Leo Mariani: Okay. No, that’s helpful. But it sounds like the message is you think the Upper can be very, very competitive with other gas assets as you look at it today?
Blake Sirgo: Yes. I mean there’s parts of the field that are super competitive, but I’ll just caveat the Lower Marcellus in this asset is some of the absolute best rock in all of the Lower 48. And I don’t think it’s going to compete with the cream with a crop lower that’s been drilled. But there’s — it’s still very competitive in our capital allocation.
Thomas Jorden: Yes. And Leo, competitiveness is always a function of well performance, but also price. And that’s a nice thing about Coterra where we said is we really do have an asset mix allows us to shift capital and allocate it based on those changes. So competitiveness of assets is not a static thing.
Leo Mariani: Okay, I appreciate it. Thank you.
Operator: Next, we’ll go to Charles Meade at Johnson Rice.
Charles Meade: Good morning, Tom to you and team. Just one question for me, and it’s around the way you guys are going to approach the Marcellus in the back half of the year. I think you — I heard you mentioned in your prepared comments that your plan has you guys turning some wells on in July. And as I think about recent history up in the Marcellus, a lot of times, we can see a good price bounce in the summer, but then we see another about a weakness in the Fall when the cooling demand goes away. So is there a scenario where you guys bring some wells on in July and then curtail them or kind of you shut them in again in the Fall? Or is it more along the lines of once you guys decide to bring them on? You’re just going to — you’re going to — you’re going to keep them on and does that bias you to turn them on later?

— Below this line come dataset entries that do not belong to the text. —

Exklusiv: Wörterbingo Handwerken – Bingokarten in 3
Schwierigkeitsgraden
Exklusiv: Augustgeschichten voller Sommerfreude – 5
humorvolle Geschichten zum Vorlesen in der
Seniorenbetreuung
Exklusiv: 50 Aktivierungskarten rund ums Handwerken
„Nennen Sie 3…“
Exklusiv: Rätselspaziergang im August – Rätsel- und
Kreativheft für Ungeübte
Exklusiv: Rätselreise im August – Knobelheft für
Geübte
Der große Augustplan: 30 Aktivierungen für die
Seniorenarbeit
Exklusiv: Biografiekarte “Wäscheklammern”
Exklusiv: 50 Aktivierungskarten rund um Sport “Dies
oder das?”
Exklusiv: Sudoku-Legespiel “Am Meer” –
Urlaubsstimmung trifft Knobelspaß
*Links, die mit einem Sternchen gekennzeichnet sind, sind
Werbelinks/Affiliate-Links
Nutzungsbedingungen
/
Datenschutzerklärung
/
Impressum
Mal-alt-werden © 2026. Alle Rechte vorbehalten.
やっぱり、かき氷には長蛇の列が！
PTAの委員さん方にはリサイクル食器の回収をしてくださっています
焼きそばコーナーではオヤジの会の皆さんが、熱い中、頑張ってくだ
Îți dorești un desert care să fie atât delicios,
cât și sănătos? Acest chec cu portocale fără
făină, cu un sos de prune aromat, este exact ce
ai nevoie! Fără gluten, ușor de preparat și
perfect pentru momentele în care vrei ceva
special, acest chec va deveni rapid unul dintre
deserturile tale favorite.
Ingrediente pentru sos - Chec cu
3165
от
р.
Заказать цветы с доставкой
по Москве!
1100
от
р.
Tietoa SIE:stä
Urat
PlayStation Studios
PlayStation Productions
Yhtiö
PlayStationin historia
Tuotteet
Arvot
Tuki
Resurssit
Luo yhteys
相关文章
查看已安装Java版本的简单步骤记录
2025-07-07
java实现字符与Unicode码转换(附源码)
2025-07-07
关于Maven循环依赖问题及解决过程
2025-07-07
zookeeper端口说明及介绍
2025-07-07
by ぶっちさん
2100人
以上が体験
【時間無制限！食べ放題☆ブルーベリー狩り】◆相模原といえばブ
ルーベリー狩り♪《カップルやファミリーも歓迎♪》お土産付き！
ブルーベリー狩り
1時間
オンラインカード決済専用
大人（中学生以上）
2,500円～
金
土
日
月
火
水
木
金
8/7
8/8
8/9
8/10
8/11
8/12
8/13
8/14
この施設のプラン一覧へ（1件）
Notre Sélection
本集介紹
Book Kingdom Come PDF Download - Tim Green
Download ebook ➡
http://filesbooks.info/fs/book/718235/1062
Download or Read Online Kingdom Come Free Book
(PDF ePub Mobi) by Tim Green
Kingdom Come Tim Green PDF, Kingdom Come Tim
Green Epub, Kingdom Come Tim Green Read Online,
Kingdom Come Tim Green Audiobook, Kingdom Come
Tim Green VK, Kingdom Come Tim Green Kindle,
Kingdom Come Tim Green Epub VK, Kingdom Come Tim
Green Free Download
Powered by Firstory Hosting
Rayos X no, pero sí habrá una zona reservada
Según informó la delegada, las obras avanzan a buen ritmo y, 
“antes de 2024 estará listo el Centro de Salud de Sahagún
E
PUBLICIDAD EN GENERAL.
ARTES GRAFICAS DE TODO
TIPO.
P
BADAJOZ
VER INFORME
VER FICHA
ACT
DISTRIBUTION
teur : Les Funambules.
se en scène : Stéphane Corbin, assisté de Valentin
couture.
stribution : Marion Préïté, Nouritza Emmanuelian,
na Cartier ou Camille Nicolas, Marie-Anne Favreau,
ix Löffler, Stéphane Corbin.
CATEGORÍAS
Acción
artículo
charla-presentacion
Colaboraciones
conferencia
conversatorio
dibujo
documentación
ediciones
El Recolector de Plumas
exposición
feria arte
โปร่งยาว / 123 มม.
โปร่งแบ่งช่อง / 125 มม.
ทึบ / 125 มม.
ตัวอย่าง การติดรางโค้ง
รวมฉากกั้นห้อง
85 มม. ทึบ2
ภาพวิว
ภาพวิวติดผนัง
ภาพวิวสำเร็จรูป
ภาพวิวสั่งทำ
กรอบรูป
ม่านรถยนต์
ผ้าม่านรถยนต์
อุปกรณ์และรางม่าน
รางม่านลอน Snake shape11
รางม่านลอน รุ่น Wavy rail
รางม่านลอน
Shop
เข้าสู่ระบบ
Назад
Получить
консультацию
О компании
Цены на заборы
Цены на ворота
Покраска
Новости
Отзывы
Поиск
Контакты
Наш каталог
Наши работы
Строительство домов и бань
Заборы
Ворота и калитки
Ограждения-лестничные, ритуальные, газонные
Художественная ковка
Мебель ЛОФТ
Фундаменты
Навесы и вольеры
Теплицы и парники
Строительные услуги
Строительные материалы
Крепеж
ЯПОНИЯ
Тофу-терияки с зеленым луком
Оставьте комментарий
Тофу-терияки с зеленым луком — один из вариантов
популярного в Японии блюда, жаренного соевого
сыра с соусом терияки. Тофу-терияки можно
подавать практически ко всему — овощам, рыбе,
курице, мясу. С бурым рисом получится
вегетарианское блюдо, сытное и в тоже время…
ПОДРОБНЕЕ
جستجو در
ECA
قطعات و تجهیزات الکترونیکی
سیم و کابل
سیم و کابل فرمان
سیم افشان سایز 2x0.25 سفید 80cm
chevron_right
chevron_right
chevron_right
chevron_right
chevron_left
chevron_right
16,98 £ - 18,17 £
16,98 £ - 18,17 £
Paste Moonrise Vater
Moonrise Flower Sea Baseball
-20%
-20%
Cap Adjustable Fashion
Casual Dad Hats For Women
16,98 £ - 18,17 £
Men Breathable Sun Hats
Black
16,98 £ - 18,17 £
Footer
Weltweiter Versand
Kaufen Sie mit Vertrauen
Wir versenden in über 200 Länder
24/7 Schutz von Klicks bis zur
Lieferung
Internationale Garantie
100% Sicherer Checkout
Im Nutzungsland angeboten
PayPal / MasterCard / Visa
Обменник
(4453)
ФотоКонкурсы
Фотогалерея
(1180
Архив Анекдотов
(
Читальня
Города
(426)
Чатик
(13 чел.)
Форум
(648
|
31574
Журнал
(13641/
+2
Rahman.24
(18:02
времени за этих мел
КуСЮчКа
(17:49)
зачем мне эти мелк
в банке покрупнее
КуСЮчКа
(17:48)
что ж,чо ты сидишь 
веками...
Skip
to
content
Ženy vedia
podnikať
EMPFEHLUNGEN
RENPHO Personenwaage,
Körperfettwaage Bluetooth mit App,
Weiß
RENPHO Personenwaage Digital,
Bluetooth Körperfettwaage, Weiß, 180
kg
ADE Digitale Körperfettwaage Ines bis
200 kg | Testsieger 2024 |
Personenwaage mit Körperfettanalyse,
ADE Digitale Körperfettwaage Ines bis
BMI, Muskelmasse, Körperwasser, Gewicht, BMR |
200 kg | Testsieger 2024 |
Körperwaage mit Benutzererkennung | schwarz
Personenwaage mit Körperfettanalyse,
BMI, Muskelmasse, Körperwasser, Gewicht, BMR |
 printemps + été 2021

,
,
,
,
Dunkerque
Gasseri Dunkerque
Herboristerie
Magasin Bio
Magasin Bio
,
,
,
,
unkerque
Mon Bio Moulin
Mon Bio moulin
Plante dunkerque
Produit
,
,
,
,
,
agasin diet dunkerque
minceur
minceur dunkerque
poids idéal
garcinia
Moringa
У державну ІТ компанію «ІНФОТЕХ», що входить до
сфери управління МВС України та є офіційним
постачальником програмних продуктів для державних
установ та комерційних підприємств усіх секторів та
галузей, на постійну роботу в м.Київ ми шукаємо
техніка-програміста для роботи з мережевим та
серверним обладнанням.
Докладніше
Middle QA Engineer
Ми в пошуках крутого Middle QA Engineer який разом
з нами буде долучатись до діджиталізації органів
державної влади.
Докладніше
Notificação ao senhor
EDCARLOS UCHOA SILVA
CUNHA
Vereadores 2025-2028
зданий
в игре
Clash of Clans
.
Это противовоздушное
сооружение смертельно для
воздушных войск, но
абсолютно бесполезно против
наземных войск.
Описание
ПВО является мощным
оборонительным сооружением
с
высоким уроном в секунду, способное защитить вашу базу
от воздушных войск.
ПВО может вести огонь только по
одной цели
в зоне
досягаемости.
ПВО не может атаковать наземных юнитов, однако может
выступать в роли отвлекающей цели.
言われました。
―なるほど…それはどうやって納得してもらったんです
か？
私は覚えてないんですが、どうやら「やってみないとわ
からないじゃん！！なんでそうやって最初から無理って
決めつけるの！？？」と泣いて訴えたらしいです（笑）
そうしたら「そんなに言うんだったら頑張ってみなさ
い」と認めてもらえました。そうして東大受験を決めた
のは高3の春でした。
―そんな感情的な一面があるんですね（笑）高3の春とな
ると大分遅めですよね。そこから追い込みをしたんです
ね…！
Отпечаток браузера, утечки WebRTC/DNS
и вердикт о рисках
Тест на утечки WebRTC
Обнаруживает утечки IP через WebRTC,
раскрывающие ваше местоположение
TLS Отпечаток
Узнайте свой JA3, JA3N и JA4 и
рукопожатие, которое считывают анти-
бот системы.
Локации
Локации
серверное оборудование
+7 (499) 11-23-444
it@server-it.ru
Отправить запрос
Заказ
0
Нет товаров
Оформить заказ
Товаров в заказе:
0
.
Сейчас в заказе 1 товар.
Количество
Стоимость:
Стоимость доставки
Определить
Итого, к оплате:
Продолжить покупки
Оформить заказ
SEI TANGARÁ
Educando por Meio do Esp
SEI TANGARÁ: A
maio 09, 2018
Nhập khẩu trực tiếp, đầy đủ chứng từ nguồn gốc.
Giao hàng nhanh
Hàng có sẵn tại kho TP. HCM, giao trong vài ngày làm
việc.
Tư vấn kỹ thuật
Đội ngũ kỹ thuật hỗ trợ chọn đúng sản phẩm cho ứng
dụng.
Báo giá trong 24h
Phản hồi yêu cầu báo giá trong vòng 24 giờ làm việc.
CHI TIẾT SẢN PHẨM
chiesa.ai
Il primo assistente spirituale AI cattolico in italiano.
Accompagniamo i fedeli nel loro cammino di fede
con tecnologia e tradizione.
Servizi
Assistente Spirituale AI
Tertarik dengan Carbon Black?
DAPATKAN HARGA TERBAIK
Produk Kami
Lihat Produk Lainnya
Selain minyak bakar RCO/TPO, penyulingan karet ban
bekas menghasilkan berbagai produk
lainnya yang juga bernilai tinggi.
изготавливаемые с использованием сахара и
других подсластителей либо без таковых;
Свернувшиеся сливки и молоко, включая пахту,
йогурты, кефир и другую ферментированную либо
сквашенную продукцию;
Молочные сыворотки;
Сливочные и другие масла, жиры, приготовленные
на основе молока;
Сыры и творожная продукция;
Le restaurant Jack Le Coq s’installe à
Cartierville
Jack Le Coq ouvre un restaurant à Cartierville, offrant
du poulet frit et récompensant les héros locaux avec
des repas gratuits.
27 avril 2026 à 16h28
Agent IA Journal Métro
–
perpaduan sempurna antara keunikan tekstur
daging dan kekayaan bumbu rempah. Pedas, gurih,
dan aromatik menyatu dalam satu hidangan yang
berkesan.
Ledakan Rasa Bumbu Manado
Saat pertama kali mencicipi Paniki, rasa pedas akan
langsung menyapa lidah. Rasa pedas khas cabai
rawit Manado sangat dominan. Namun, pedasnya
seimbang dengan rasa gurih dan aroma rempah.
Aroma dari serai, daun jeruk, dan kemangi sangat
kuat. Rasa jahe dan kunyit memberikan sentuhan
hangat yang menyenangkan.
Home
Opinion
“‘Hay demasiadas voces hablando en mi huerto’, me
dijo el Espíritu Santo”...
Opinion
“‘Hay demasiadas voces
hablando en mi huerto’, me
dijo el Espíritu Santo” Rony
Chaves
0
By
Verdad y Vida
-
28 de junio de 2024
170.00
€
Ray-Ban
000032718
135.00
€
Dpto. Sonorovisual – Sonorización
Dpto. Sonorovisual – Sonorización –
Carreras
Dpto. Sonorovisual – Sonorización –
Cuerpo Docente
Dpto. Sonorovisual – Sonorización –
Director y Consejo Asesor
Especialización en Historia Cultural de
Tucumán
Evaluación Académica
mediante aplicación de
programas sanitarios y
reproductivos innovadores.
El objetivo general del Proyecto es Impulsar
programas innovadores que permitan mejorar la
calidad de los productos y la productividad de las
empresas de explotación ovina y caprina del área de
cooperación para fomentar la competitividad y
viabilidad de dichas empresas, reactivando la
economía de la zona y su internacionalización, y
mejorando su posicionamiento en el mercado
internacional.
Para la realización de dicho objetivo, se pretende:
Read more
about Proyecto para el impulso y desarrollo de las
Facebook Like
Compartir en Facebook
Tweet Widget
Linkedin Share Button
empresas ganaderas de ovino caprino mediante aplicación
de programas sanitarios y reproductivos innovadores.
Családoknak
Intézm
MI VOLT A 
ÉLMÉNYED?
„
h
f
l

Thomas Jorden: Yes. I’ll just — I’ll answer your question with the analogy. We’ve said from day 1 that the way we manage our program is not a rifle shot, it’s a guided missile. So sitting here and saying we’re going to turn wells on in July, that’s talking about a rifle shot. We’re going to guide that missile every step of the way. We typically don’t manage our production up and down with the near-term price file. It usually takes something structural for us to make production decisions around price. And that’s the luxury of having low-cost supply, by the way. Right now, we have a structural issue with low gas prices, which is why we’ve turned those in line. And I’ll just say that July is what we’re carrying in our current model, and we’re going to make the best business decision and model will be down.
So I want to make sure of that. But I don’t think you’d see us ramp our production up and down with a changing price file. We just like to get north of a place where with the low-cost supply, we don’t have to worry about it.
Charles Meade: Got it, that’s helpful. Thank you.
Operator: And that concludes our Q&A session. I will now turn the conference back over to Tom Jorden for closing remarks.
Thomas Jorden: Yes. I just want to thank everybody. Great set of questions. We are very pleased to present the results we presented last night and look forward to repeating that. And as I said many times on this call, it’s our — talking about results is the conversation we want to have. So thank you all very much for your participation this morning.
Operator: And this concludes today’s conference call. Again, thank you for your participation. You may now disconnect.